Highlights & Insights¶
- Closed-loop theory-to-practice: Starting from a theoretical analysis of linear self-attention, the paper derives practical algorithm design principles (reward guidance + minimum-entropy selection) and validates them on real LLMs—a complete research loop.
- Insight behind minimum-entropy selection: Rather than selecting the highest-reward candidate, the algorithm selects the candidate toward which the model is most confident. This is especially important when self-evaluation rewards are noisy—a high reward may be coincidental, but low entropy reflects a stable consensus across the model's outputs.

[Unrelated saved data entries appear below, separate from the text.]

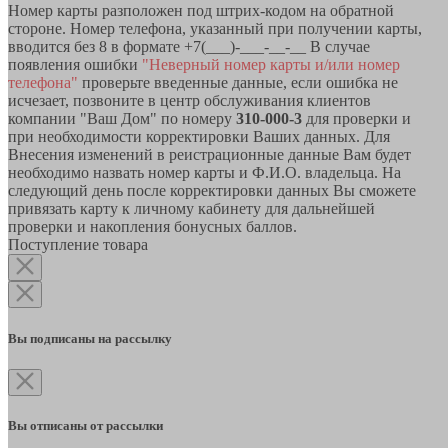
Номер карты разположен под штрих-кодом на обратной
стороне. Номер телефона, указанный при получении карты,
вводится без 8 в формате +7(___)-___-__-__ В случае
появления ошибки
"Неверный номер карты и/или номер
телефона"
проверьте введенные данные, если ошибка не
исчезает, позвоните в центр обслуживания клиентов
компании "Ваш Дом" по номеру
310-000-3
для проверки и
при необходимости корректировки Ваших данных. Для
Внесения изменений в реистрационные данные Вам будет
необходимо назвать номер карты и Ф.И.О. владельца. На
следующий день после корректировки данных Вы сможете
привязать карту к личному кабинету для дальнейшей
проверки и накопления бонусных баллов.
Поступление товара
Вы подписаны на рассылку
Вы отписаны от рассылки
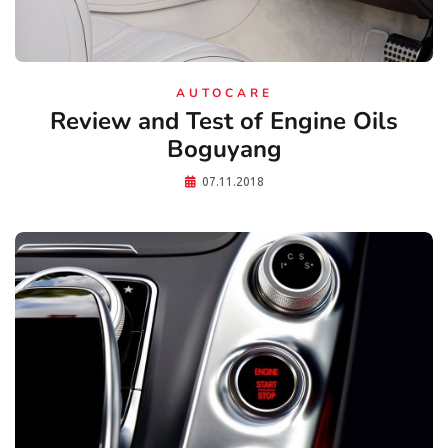
AUTOCARE
Review and Test of Engine Oils
Boguyang
07.11.2018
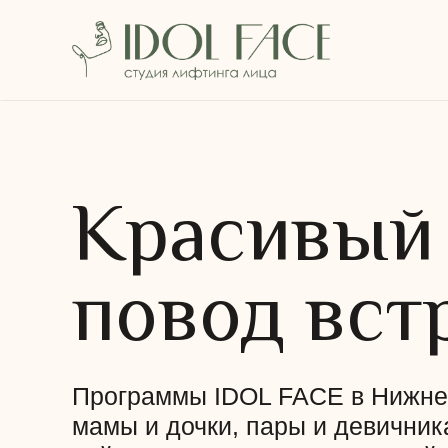
Красивый
повод вст
Программы IDOL FACE в Нижнев
мамы и дочки, пары и девичник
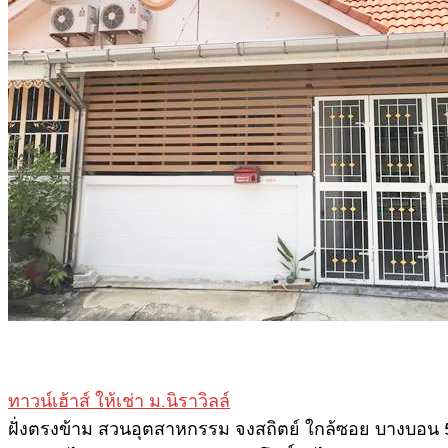
ทาวน์เฮ้าส์ ให้เช่า ม.นิราวิลล์
ฝั่งตรงข้าม สวนอุตสาหกรรม จงสถิตย์ ใกล้ซอย บางบอน 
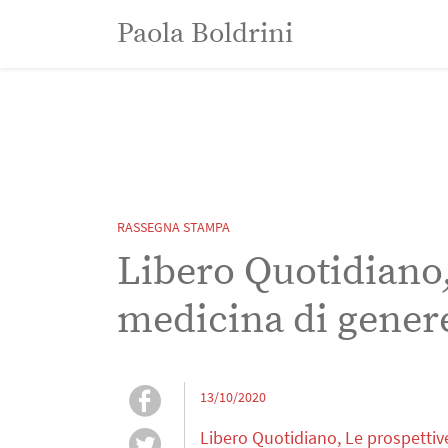
Paola Boldrini
Paola Boldrini
RASSEGNA STAMPA
Libero Quotidiano,
medicina di genere
13/10/2020
Libero Quotidiano, Le prospettive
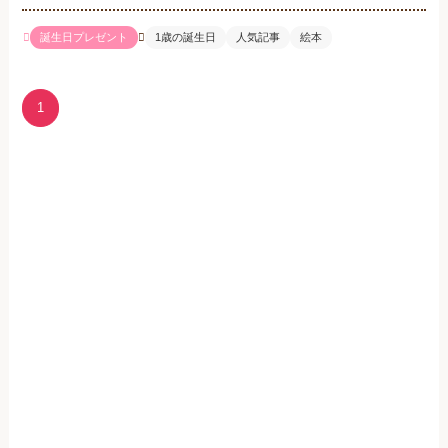
誕生日プレゼント
1歳の誕生日
人気記事
絵本
1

- Single-layer sufficiency: Unlike Lin et al. (2023), which requires \(O(\sqrt{T})\) layers, ICPO requires only a single-layer LSA and does not need more layers as context length grows—a result more aligned with the long-context setting of real LLMs.
Limitations & Future Work¶
- The theoretical analysis is based on linear self-attention and linear bandit assumptions, which differ substantially from real LLMs and mathematical reasoning problems.
- ME-ICPO samples 16 candidate responses per round, and the computational overhead of multi-round iteration remains considerable.
- Self-evaluation rewards are based on Majority Vote, which may produce incorrect signals when the model makes systematic errors.
- Experiments are limited to mathematical reasoning tasks; code generation, logical reasoning, and other domains have not been evaluated.
- CoT summarization may discard critical reasoning step information.
Related Work & Insights¶
- vs. Self-Refine/Reflexion: These methods perform self-reflection via natural language feedback but lack a theoretical explanation for their effectiveness; ICPO provides a theoretical foundation from a policy optimization perspective.
- vs. Tree-of-Thoughts: ToT searches at every step, whereas ME-ICPO optimizes the entire CoT per round—coarser-grained but more computationally efficient.
- vs. TTRL: TTRL performs gradient updates at test time; ME-ICPO is purely in-context with no parameter updates—substantially more lightweight.
- vs. Best-of-N: BoN selects the single best response; ME-ICPO leverages multi-round iteration to accumulate contextual information and progressively improve—theoretically superior.
Rating¶
- Novelty: ⭐⭐⭐⭐⭐ First theoretical analysis of LLM self-reflection from a policy optimization perspective; minimum-entropy selection is a novel design.
- Experimental Thoroughness: ⭐⭐⭐⭐ Theoretical validation is thorough, but LLM experiments are limited to mathematical tasks and the Qwen model family.
- Writing Quality: ⭐⭐⭐⭐ Theoretical derivations are rigorous, though the transition from theory to practice could be tighter.
- Value: ⭐⭐⭐⭐ Provides a theoretical foundation for test-time scaling; the minimum-entropy selection strategy has practical utility.